§ **EXCERPTED TEXT**:
Hello Everybody,
The classical Sieve of Eratosthenes algorithm takes O(N log (log N)) time to find all prime numbers less than N. In this article, a modified Sieve is discussed that works in O(N) time.
Example :
Given a number N, print all prime numbers smaller than N Input : int N = 15 Output : 2 3 5 7 11 13 Input : int N = 20 Output : 2 3 5 7 11 13 17 19
Manipulated Sieve of Eratosthenes algorithm works as following:
For every number i where i varies from 2 to N-1: Check if the number is prime. If the number is prime, store it in prime array. For every prime numbers j less than or equal to the smallest prime factor p of i: Mark all numbers jp as non_prime. Mark smallest prime factor of jp as j
Below is implementation of above idea.
// C++ program to generate all prime numbers
// less than N in O(N)

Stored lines
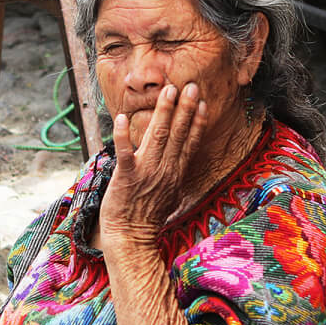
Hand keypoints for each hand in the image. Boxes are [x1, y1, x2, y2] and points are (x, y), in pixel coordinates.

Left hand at [101, 82, 207, 246]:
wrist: (131, 238)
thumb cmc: (147, 217)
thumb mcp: (169, 194)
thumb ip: (173, 172)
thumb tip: (178, 158)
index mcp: (175, 173)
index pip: (190, 142)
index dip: (197, 121)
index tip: (203, 103)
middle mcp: (165, 170)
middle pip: (178, 134)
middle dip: (185, 108)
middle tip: (190, 85)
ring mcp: (146, 172)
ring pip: (158, 136)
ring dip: (164, 112)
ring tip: (169, 91)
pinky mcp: (126, 177)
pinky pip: (124, 153)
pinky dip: (124, 136)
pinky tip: (122, 118)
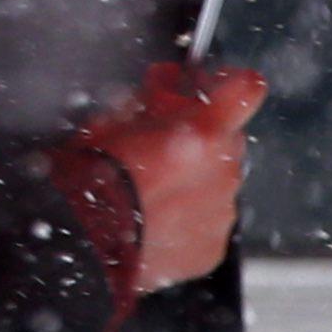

§ **YOUR ASSIGNMENT**: Can you output the whole linear-time sieve post from above, word for word?

§ **COMPLETED EXERCISE**:
Hello Everybody,
The classical Sieve of Eratosthenes algorithm takes O(N log (log N)) time to find all prime numbers less than N. In this article, a modified Sieve is discussed that works in O(N) time.
Example :
Given a number N, print all prime numbers smaller than N Input : int N = 15 Output : 2 3 5 7 11 13 Input : int N = 20 Output : 2 3 5 7 11 13 17 19
Manipulated Sieve of Eratosthenes algorithm works as following:
For every number i where i varies from 2 to N-1: Check if the number is prime. If the number is prime, store it in prime array. For every prime numbers j less than or equal to the smallest prime factor p of i: Mark all numbers jp as non_prime. Mark smallest prime factor of jp as j
Below is implementation of above idea.
// C++ program to generate all prime numbers
// less than N in O(N)